Because banding is practical, safe and non-invasive to a bird, you almost never see a bird in the company of humans without one. There are two kinds of legbands that are relative to us as parrot owners:

  • The closed leg bands that we see on parrots indicate that it has been captive bred. This band is an unbroken ring that is slid onto the small leg of hatchling and becomes a permanent fixture once the bird has reached maturity.
  • The open band, a rounded split ring that is placed on the leg of an adult bird, indicates that it was at one point detained in an importation station. A bird with an open band was either brought into the country as a wild caught bird prior to the importation ban, or was transported as a pet from another country and stayed in the importation station during a period of quarantine.

photo from canadianparrot.com

Because there are so many leg bands on so many birds for so many different reasons, it makes sense that each should bear markings that make them distinguishable from all others. Eventually, early in the leg band’s history, a much needed system began to develop using numbers and letters that revealed information about the wearer’s origins.

--*--

*ACTIONS TO TAKE*.
- 1) In the passage on parrot leg bands, write out the part starting at "Because banding is" and ending at "has reached maturity.", substituting "chick" for "hatchling".
- 2) According to the passage on parrot leg bands, what does a closed leg band on a parrot indicate?

*DATASET EXCERPT*.
--*--

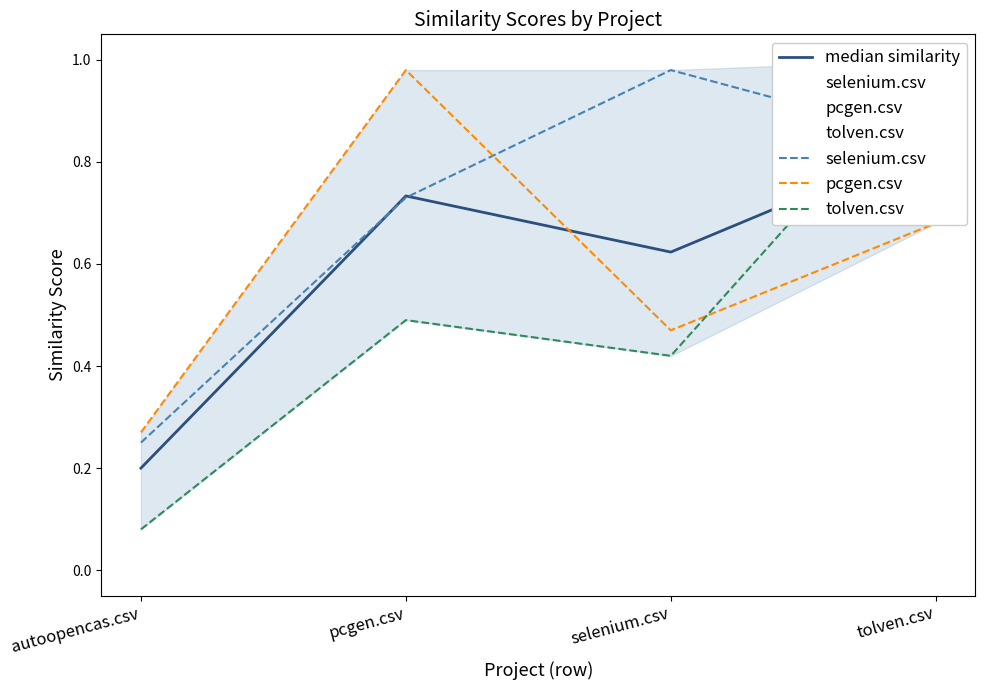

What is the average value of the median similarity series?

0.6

--*--

*SET OF ANSWERS*.
- 1)
Because banding is practical, safe and non-invasive to a bird, you almost never see a bird in the company of humans without one. There are two kinds of legbands that are relative to us as parrot owners:

  • The closed leg bands that we see on parrots indicate that it has been captive bred. This band is an unbroken ring that is slid onto the small leg of chick and becomes a permanent fixture once the bird has reached maturity.

- 2) It indicates that the bird was captive bred.